How suitable, how expressive is the figure of the clay and the potter. Look at the moist clay under the potter’s hand. How soft, how tender, how passive is the clay; how strong, how skilful are the hands which mould it into shape. As the wheel revolves, how every motion of the potter’s fingers shapes the yielding clay, and with what exquisite skill does every gentle pressure, every imperceptible movement impress upon it the exact form which it was in his mind to make it assume. How sovereign was the hand which first took the clay, and as divine sovereignty first took it, so divine sovereignty shapes it when taken into form.

J. C. Philpot 1802-1869

17th January

“Love is of God; and every one that loveth is born of God, and knoweth God. He that loveth not knoweth not God; for God is love.”—1 John 4:7, 8

If ever you have loved Jesus with a pure affection; if ever you have felt him near, dear, and precious to your soul, that love can never be lost out of your heart. It may lie dormant; it does lie dormant. It may not be sweetly felt in exercise; but there it is. “If any man love not the Lord Jesus Christ, let him be Anathema Maranatha” (1 Cor. 16:22). You would be under this curse if the love of the Lord Jesus Christ were to die out of your heart. But this love is often sleeping. When the mother sometimes watches over the cradle and looks upon her sleeping babe with unutterable affection, the infant knows not that the mother is watching its slumbers; but when it awakes, it is able to feel and return its mother’s caresses.
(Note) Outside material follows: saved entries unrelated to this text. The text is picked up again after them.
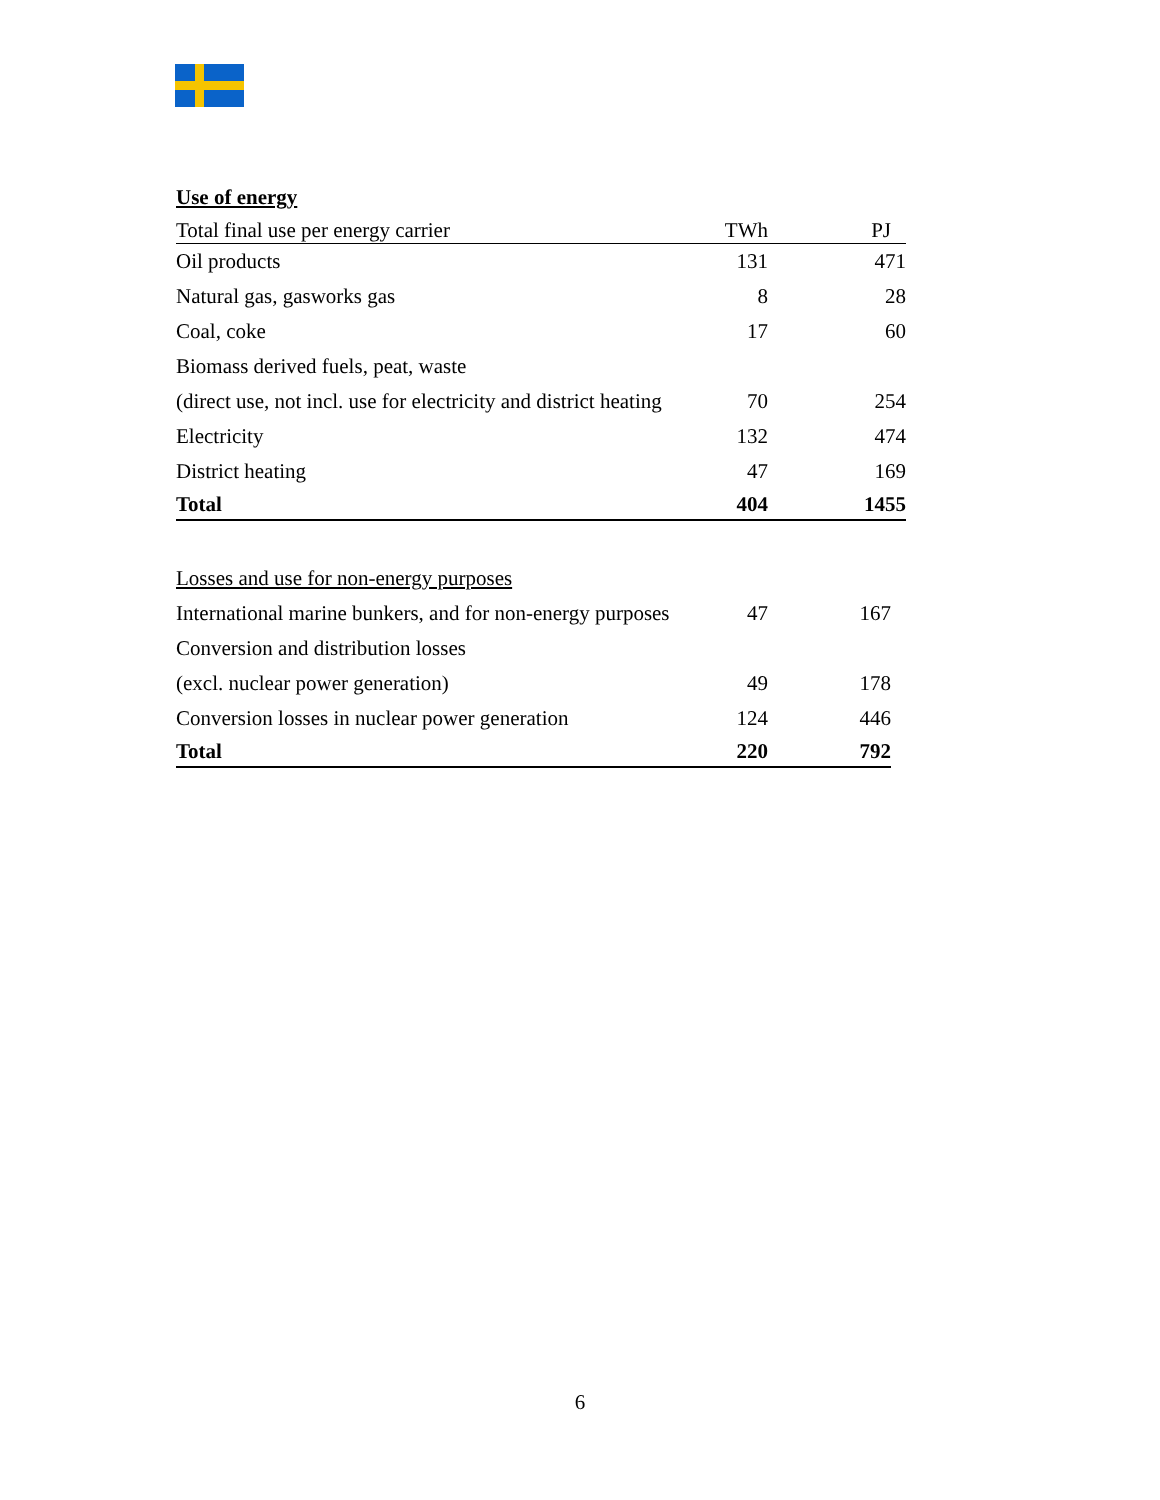Use of energy
| Total final use per energy carrier | TWh | PJ |
| Oil products | 131 | 471 |
| Natural gas, gasworks gas | 8 | 28 |
| Coal, coke | 17 | 60 |
| Biomass derived fuels, peat, waste | | |
| (direct use, not incl. use for electricity and district heating | 70 | 254 |
| Electricity | 132 | 474 |
| District heating | 47 | 169 |
| Total | 404 | 1455 |
| Losses and use for non-energy purposes | | |
| International marine bunkers, and for non-energy purposes | 47 | 167 |
| Conversion and distribution losses | | |
| (excl. nuclear power generation) | 49 | 178 |
| Conversion losses in nuclear power generation | 124 | 446 |
| Total | 220 | 792 |
6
It is so with the soul sometimes when love in the heart is like a babe slumbering in the cradle. But as the babe opens its eyes, and sees the mother smiling upon it, it returns the smiles, and stretches forth its arms to embrace the bending cheek; so when the eyes of the soul are opened to see the smiling face of Jesus stooping to imprint a kiss of love, or drop some sweet word into the heart, and there is a flowing forth toward him of love and affection—this is the power of love.

J. C. Philpot 1802-1869

16th January

“Jesus Christ himself being the chief corner stone; in whom all the building fitly framed together groweth unto an holy temple in the Lord.”—Ephesians 2:20, 21

Christ is the Head of every member individually, as he is the Head of the whole body collectively. Growth of the body, from babyhood to manhood, is the growth of individual members in the body. If, then, I am a member of the mystical body of Christ Jesus, I shall grow. My growth may be so slow and gradual as to be scarcely perceptible; but it will be growth still. If I have union with Christ, I shall be supplied, at least in some measure, out of his fulness. He is my life, and he has promised, because he lives, I shall live also; and if I live by him, I shall live upon and unto him. Paul could say, “The life which I live in the flesh I live by the faith of the Son of God;” and also, “And that he died for all, that they which live should not henceforth live unto themselves, but unto him which died for them, and rose again” (2 Cor. 5:15).

By a sound gospel ministry our souls are fed. Christ is set before us in all the glories of his divine Person, in his Deity and Sonship, and in all the graces of his suffering humanity. His covenant characters and gracious relationships, his blood and righteousness, his death and resurrection, his ascension and glorification at the right hand of the Father, his present mediation and intercession, his sympathy as a once suffering but now exalted high Priest, and his ability to save to the uttermost all that come to God by him, are brought before us as the food of our faith; and as we taste that he is gracious, and feed upon him as the bread of life, there is a growth into him.